BCE vai manter taxas de juro baixas por mais tempo após nova meta de inflação

Na primeira reunião do Conselho de Governadores do Banco Central Europeu, após o anúncio das conclusões da revisão estratégica, a instituição reviu o ‘forward guidance’ para as taxas de juro, mantendo uma orientação “persistentemente acomodatícia da política monetária para cumprir o objectivo de inflação”.

O Banco Central Europeu (BCE) manteve a política acomodatícia depois da revisão estratégica, na qual adoptou uma nova meta de inflação simétrica de 2%. O Conselho de Governadores, que reviu o forward guidance, comprometeu-se em manter as taxas de juro em mínimos históricos durante mais algum tempo com o objetivo de controlar os preços e alcançar a meta de inflação.

“As taxas de juro directoras do BCE têm estado perto do limite inferior há algum tempo e as perspetivas de médio prazo para a inflação ainda estão muito abaixo do objetivo do Conselho do BCE. Nestas condições, o Conselho do BCE reviu hoje o forward guidance para as taxas de juro. Fê-lo para sublinhar o compromisso de manter uma orientação persistentemente acomodatícia da política monetária para cumprir o objectivo de inflação”, assinala o Conselho de Governadores, em comunicado divulgado após a reunião desta quinta-feira.

O BCE explica que como apoio à meta simétrica de 2% para a inflação e em linha com a estratégia de política monetária, “espera que as taxas de juro directoras do BCE se mantenham nos atuais níveis ou inferiores até que a inflação atinja 2% bem antes do final do horizonte de projeção e de forma duradoura para o resto do horizonte de projeção”.
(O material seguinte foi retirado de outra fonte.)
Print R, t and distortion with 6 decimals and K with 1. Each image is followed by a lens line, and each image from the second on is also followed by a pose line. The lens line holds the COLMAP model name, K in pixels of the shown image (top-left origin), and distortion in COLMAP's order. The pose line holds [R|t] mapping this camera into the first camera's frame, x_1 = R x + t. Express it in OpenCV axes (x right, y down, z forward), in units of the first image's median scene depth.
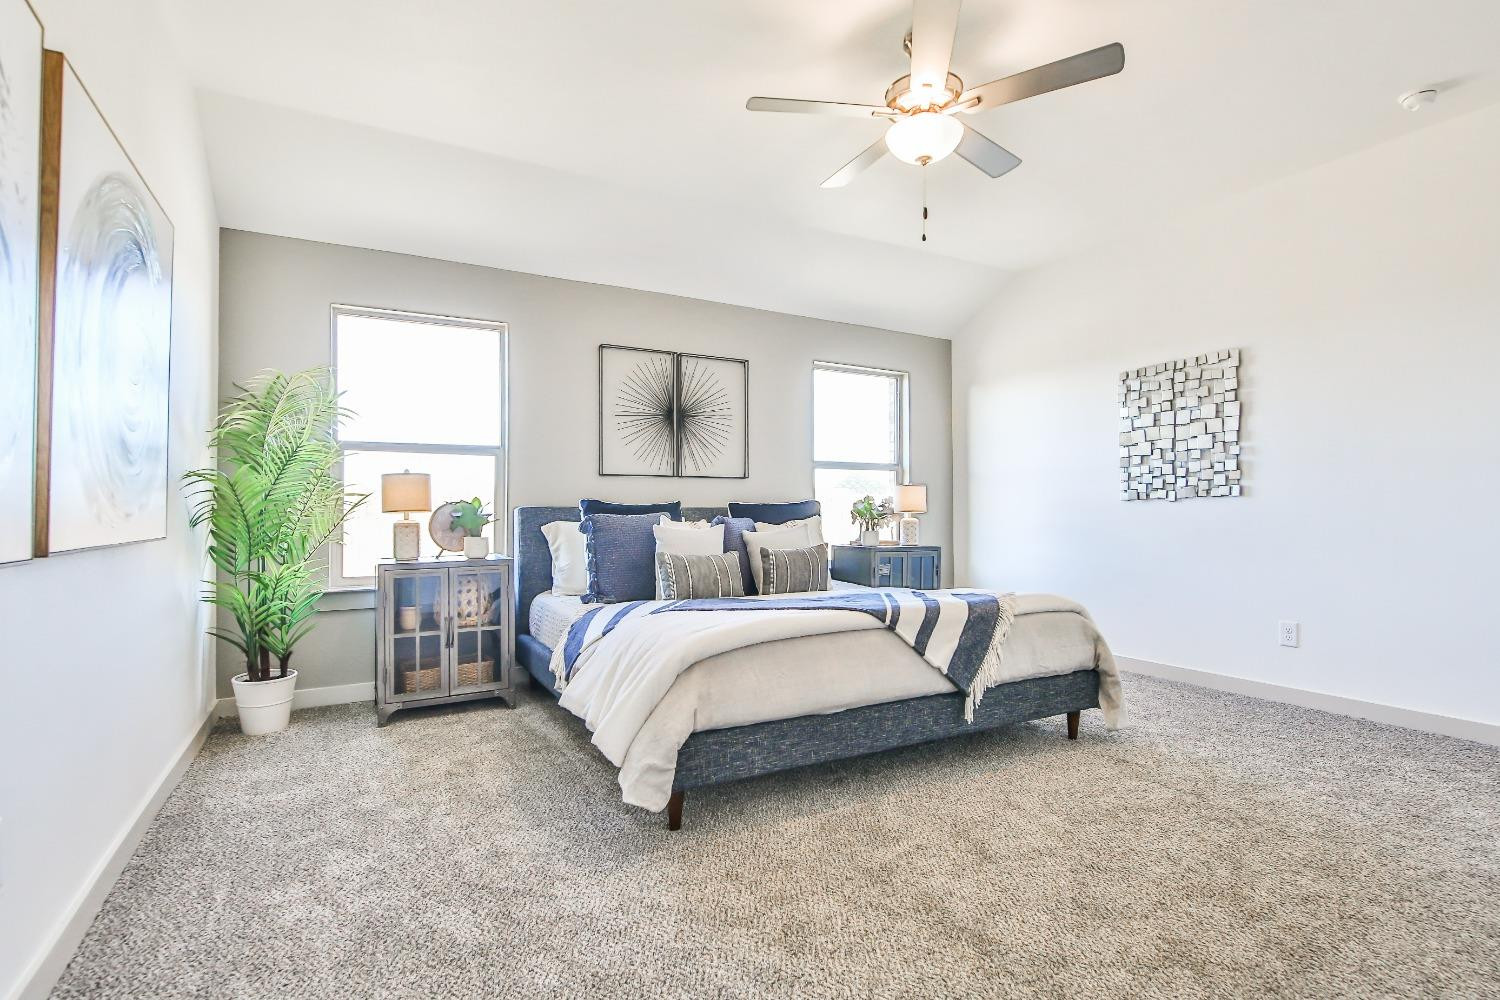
lens RADIAL K [[701.0, 0, 744.0], [0, 701.0, 504.5], [0, 0, 1]] dist [-0.009300, -0.000849]
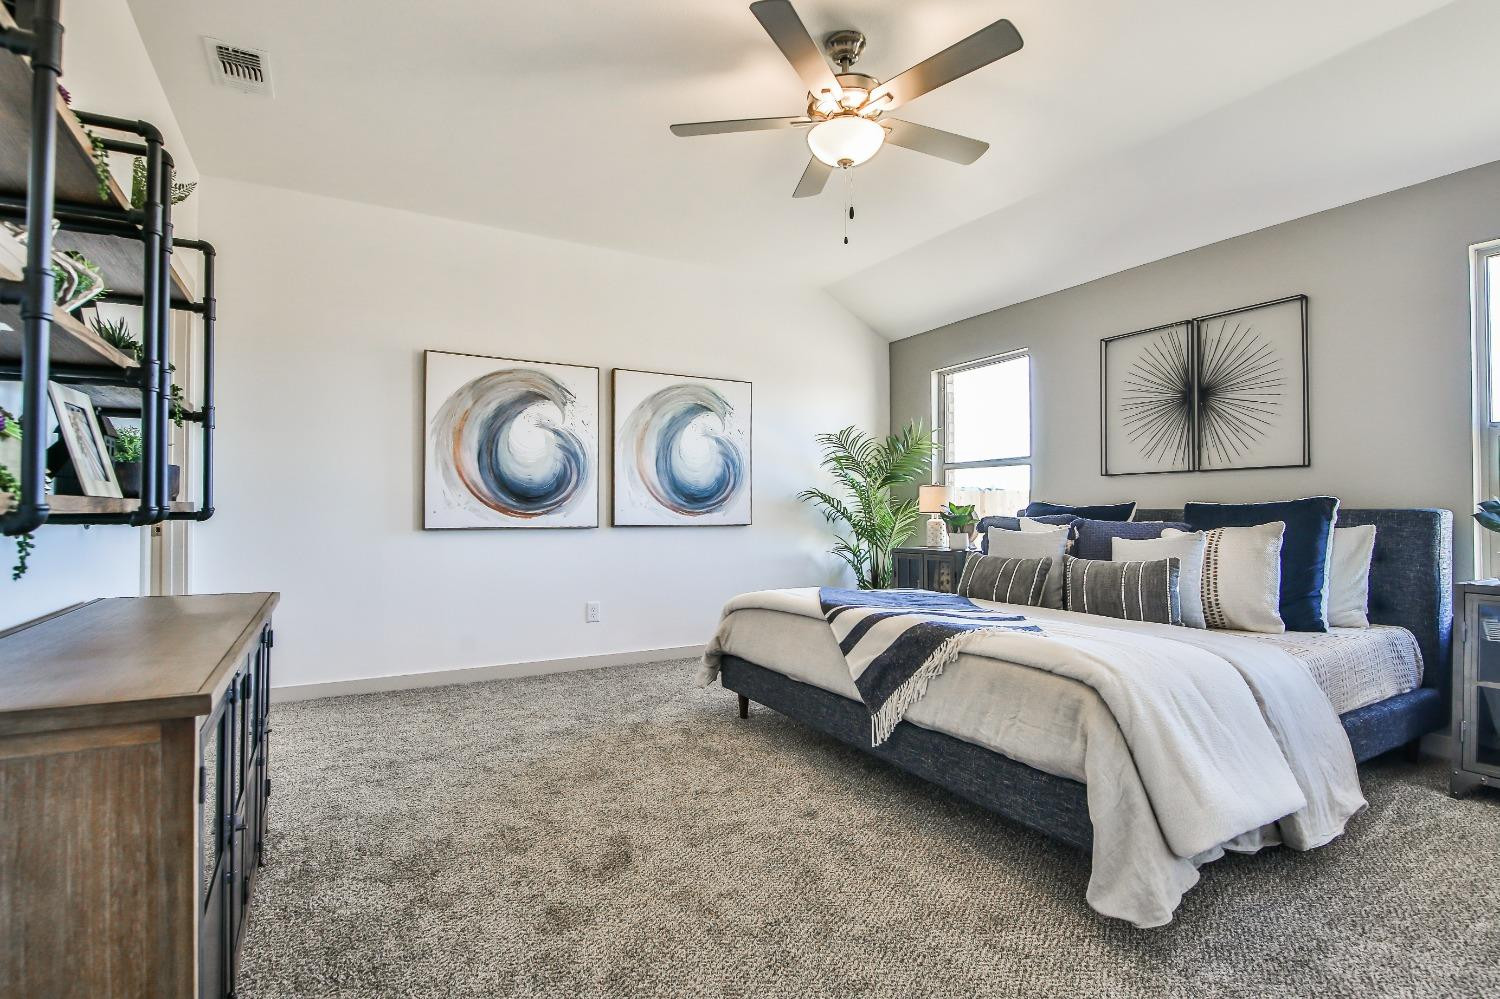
lens RADIAL K [[701.0, 0, 744.0], [0, 701.0, 504.0], [0, 0, 1]] dist [-0.009300, -0.000849]
pose [[0.037733, -0.012260, -0.999213, 0.700838], [0.005462, 0.999912, -0.012062, 0.004460], [0.999273, -0.005002, 0.037796, 0.456185]]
Frankfurt justifica que o progresso realizado na inflação subjacente está suficientemente avançado para ser consistente com a estabilização da inflação em 2% no médio prazo, o que também pode implicar um período transitório em que a inflação esteja moderadamente acima da meta.

Depois de confirmar a avaliar de junho das condições de financiamento e das perspetivas de inflação, o Conselho de Governadores reiterou continuar a esperar que as compras ao abrigo do programa de compra de emergência pandémica (PEPP) durante este trimestre “sejam realizadas a um aumento significativamente superior ao dos primeiros meses do ano”.
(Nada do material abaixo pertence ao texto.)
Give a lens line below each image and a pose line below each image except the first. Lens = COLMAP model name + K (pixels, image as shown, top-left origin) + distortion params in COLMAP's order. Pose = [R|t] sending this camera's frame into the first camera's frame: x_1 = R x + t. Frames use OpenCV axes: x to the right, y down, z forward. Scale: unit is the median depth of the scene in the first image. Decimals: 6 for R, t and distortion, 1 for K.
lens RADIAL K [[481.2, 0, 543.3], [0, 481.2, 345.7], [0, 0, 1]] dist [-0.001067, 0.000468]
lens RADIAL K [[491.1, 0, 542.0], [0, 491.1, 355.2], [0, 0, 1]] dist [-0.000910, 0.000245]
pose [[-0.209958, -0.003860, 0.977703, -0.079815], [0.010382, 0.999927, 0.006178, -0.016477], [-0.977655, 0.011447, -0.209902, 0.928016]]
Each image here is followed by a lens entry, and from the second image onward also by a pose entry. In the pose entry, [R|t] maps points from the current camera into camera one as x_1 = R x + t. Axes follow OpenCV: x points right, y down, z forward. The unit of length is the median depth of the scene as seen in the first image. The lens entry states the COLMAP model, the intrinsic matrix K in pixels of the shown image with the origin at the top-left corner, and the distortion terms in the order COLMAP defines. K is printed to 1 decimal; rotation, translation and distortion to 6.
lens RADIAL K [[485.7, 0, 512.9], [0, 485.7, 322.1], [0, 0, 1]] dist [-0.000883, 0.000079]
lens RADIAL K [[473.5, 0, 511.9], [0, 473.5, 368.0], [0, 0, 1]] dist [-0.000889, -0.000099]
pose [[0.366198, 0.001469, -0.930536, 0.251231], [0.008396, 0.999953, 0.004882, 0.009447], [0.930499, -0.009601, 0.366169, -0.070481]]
Deste modo, o BCE irá continuar a comprar ativos ao abrigo do PEEP até pelo menos ao final de março de 2022, “e em qualquer caso, até julgar que a fase de crise do coronavírus terminou”. De acordo com o comunicado de Frankfurt, a instituição liderada por Christine Lagarde irá comprar “com flexibilidade” de acordo com as condições de mercado e com o objetivo de evitar um agravamento das condições de financiamento que seja inconsistente com a redução do impacto na pandemia na trajetória projetada da inflação”.